== PROVIDED RECORDS ==
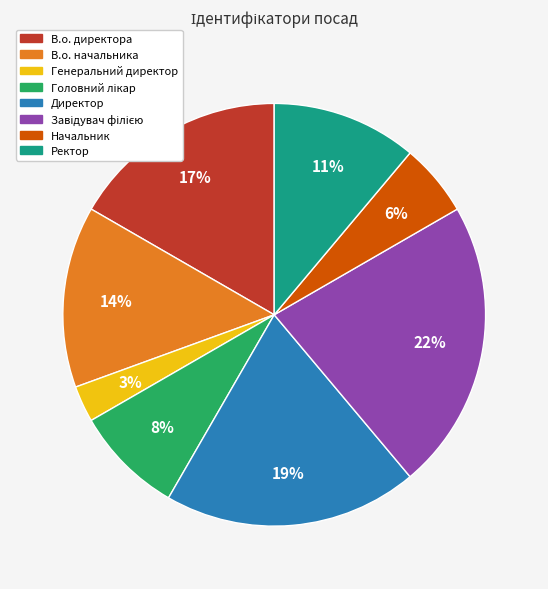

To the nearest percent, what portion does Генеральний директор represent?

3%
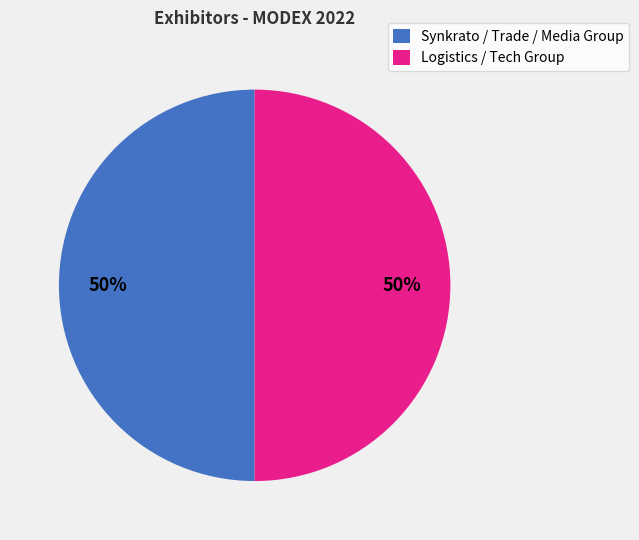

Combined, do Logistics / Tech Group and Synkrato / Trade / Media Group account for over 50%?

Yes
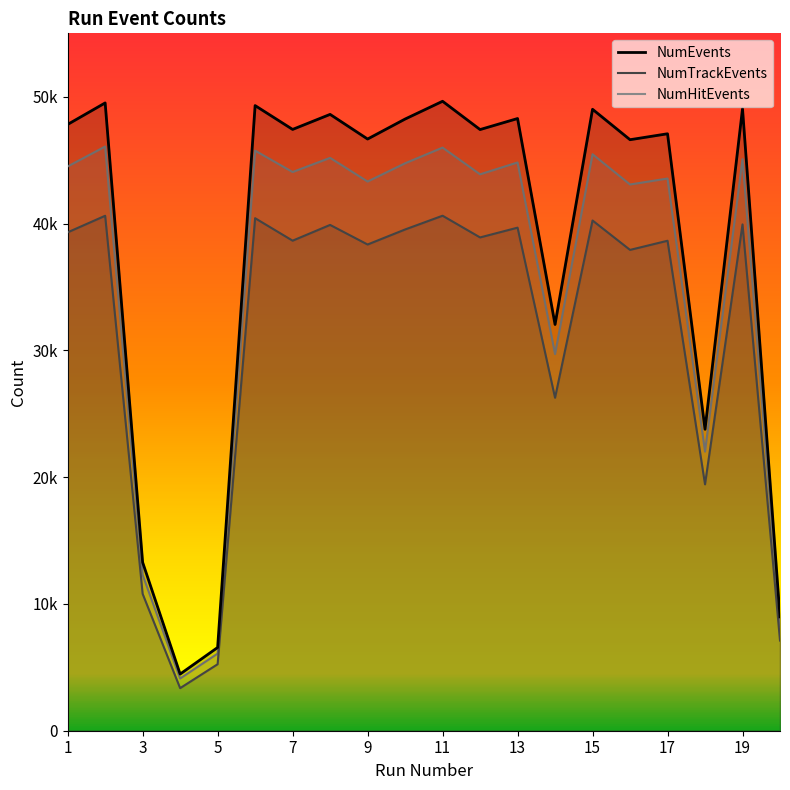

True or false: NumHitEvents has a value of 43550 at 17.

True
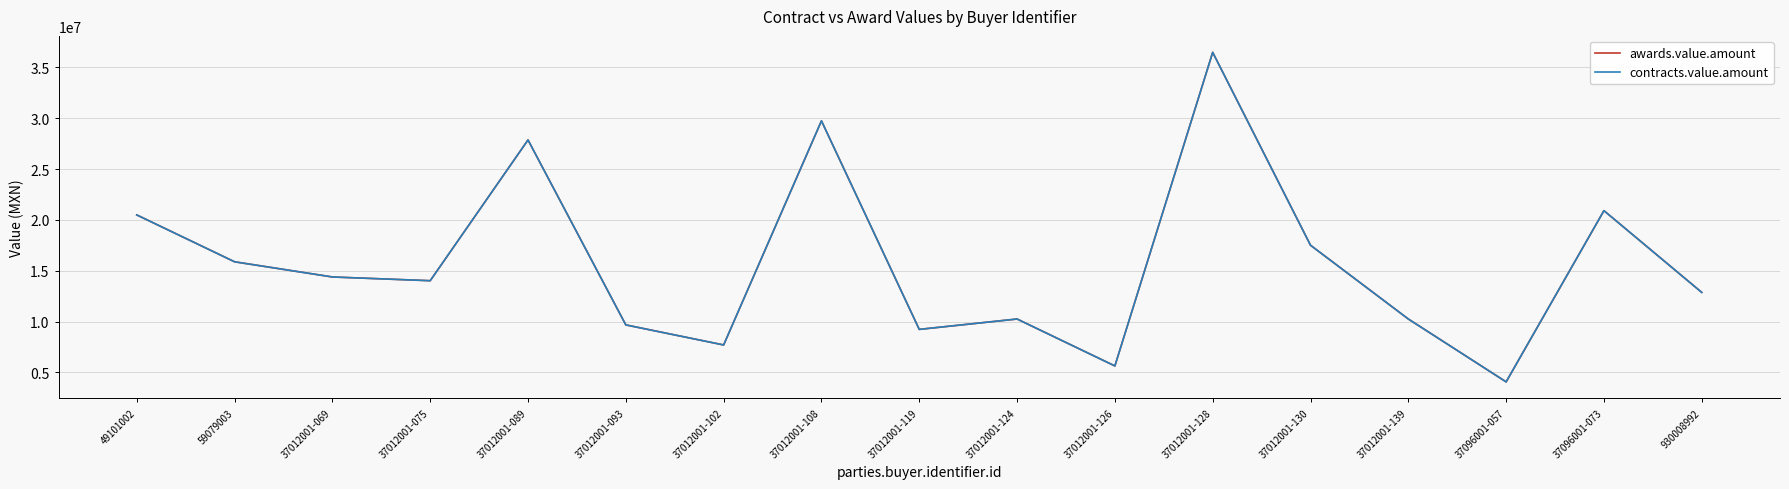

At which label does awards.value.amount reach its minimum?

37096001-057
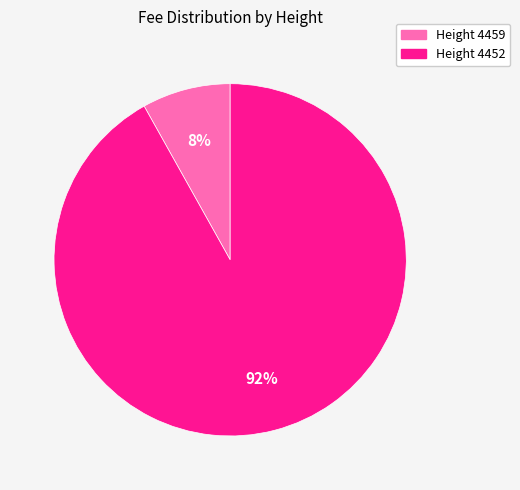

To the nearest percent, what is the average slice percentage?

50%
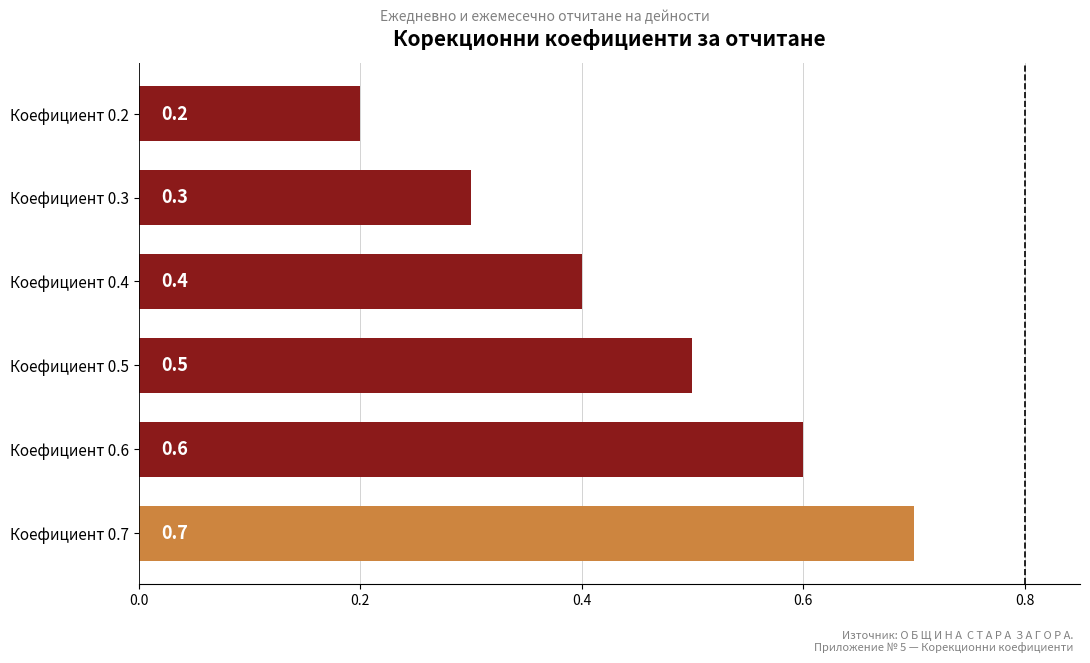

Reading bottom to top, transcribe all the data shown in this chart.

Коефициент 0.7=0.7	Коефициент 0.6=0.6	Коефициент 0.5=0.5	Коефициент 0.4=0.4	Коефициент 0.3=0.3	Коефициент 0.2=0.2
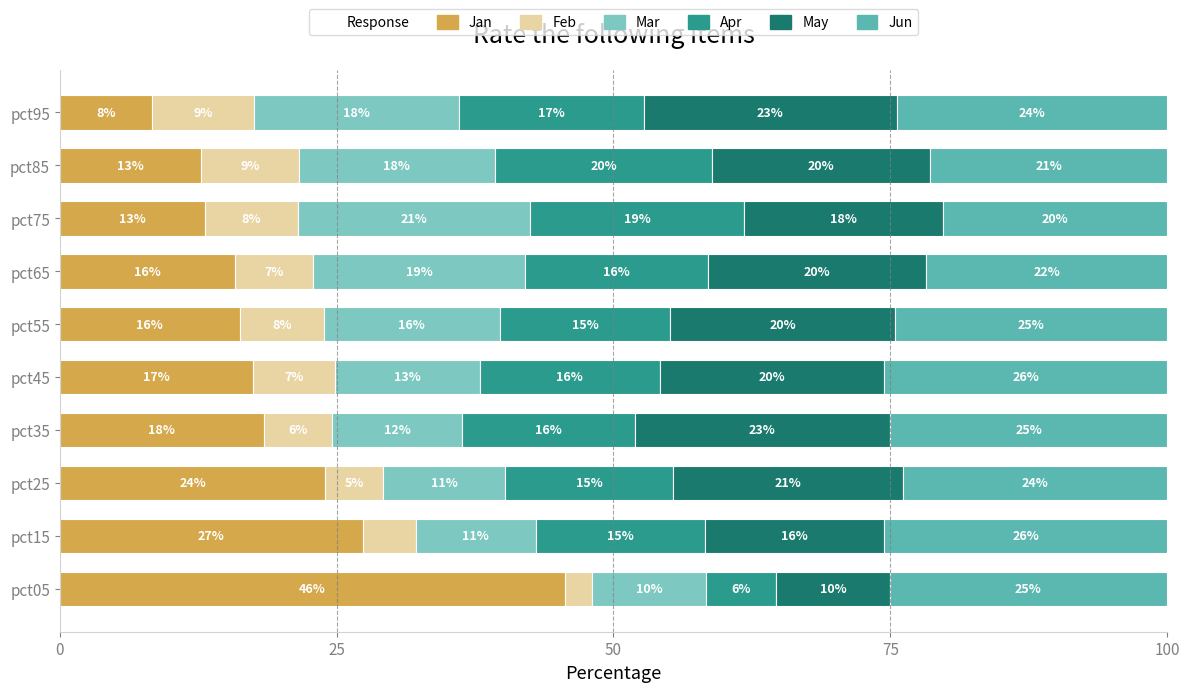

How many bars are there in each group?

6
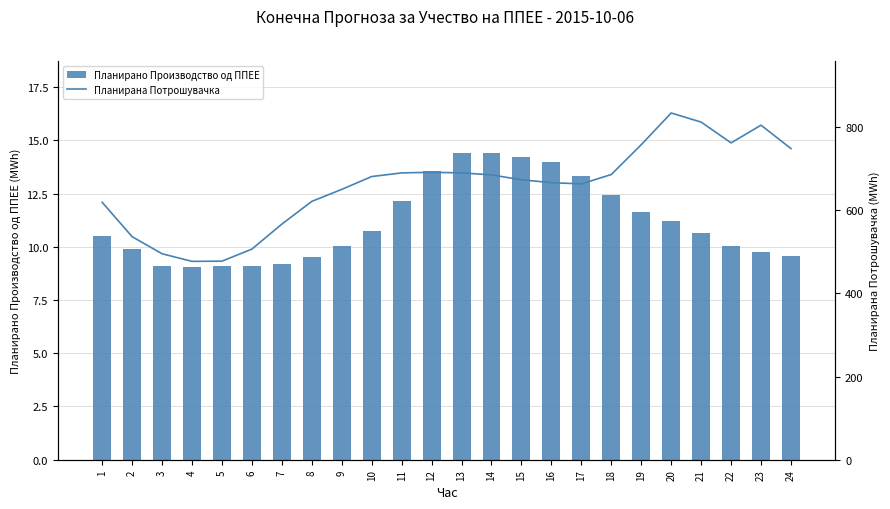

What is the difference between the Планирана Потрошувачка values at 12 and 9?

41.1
* * *
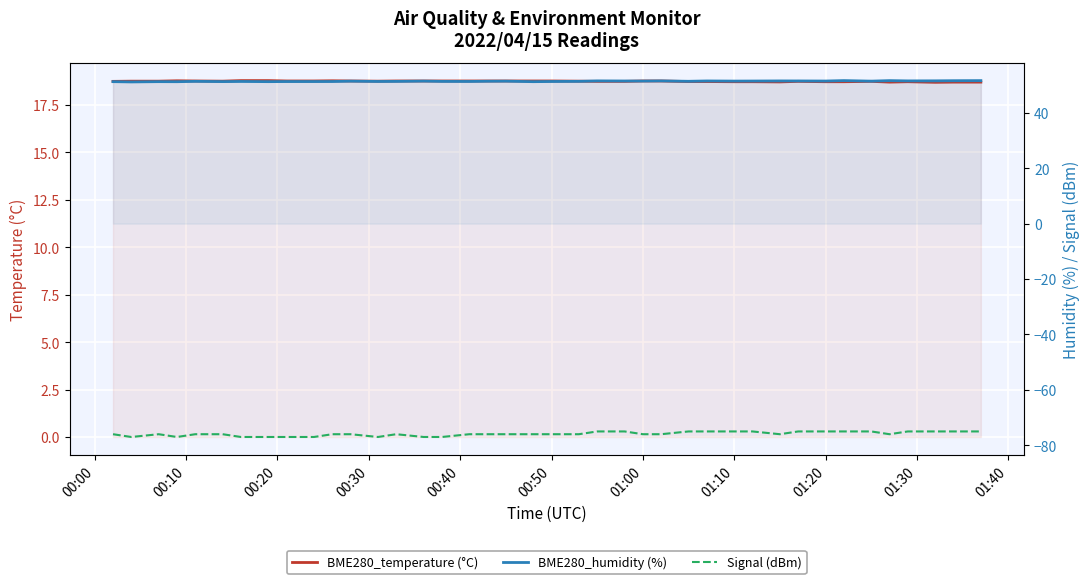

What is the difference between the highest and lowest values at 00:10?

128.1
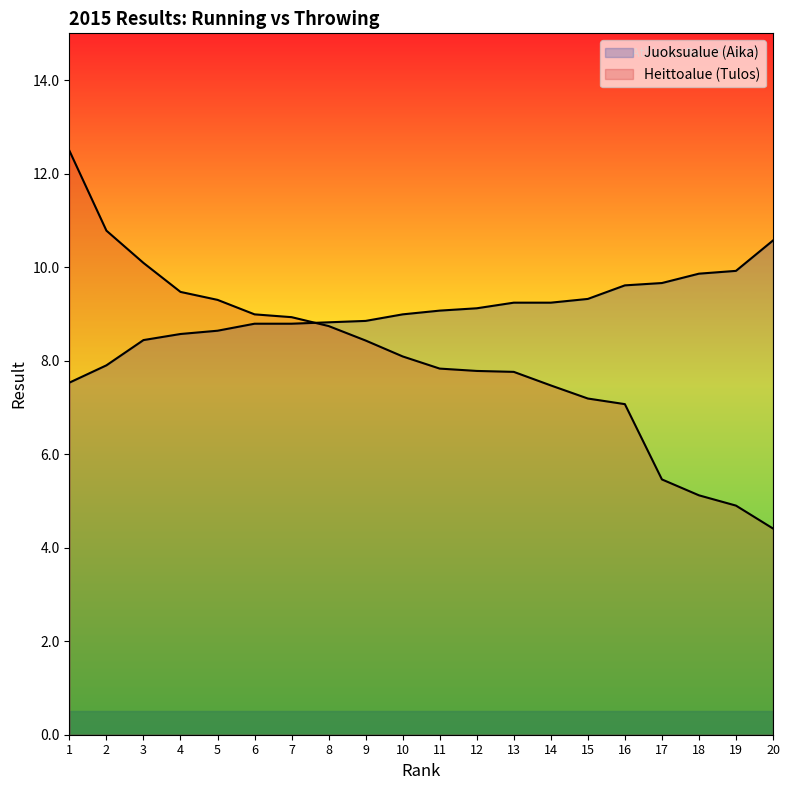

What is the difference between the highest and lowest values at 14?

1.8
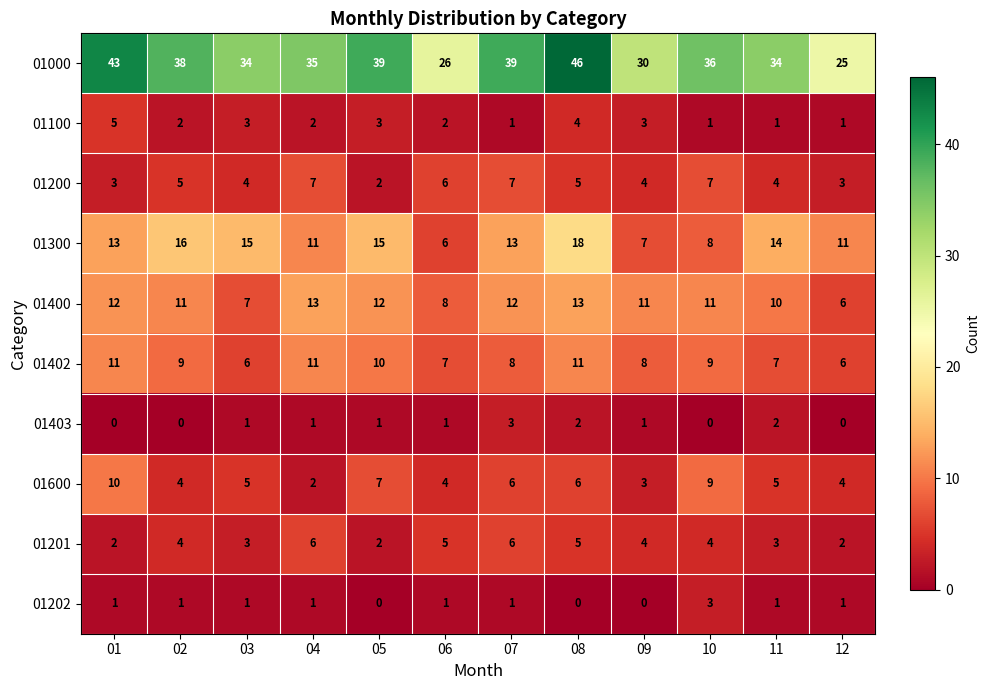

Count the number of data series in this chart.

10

== WHAT THE TASK ASKS ==
Rewrite the records in the part that opens with the line containing "True or false: NumHitEvents" and closes with the line containing "What is the difference between the Планирана", replacing "bars" with "columns" and leaving everything else unchanged. Omit the pictures from your answer.

== RESPONSE AREA ==
True or false: NumHitEvents has a value of 43550 at 17.

True

At which label does awards.value.amount reach its minimum?

37096001-057

To the nearest percent, what is the average slice percentage?

50%

Reading bottom to top, transcribe all the data shown in this chart.

Коефициент 0.7=0.7	Коефициент 0.6=0.6	Коефициент 0.5=0.5	Коефициент 0.4=0.4	Коефициент 0.3=0.3	Коефициент 0.2=0.2

How many columns are there in each group?

6

What is the difference between the Планирана Потрошувачка values at 12 and 9?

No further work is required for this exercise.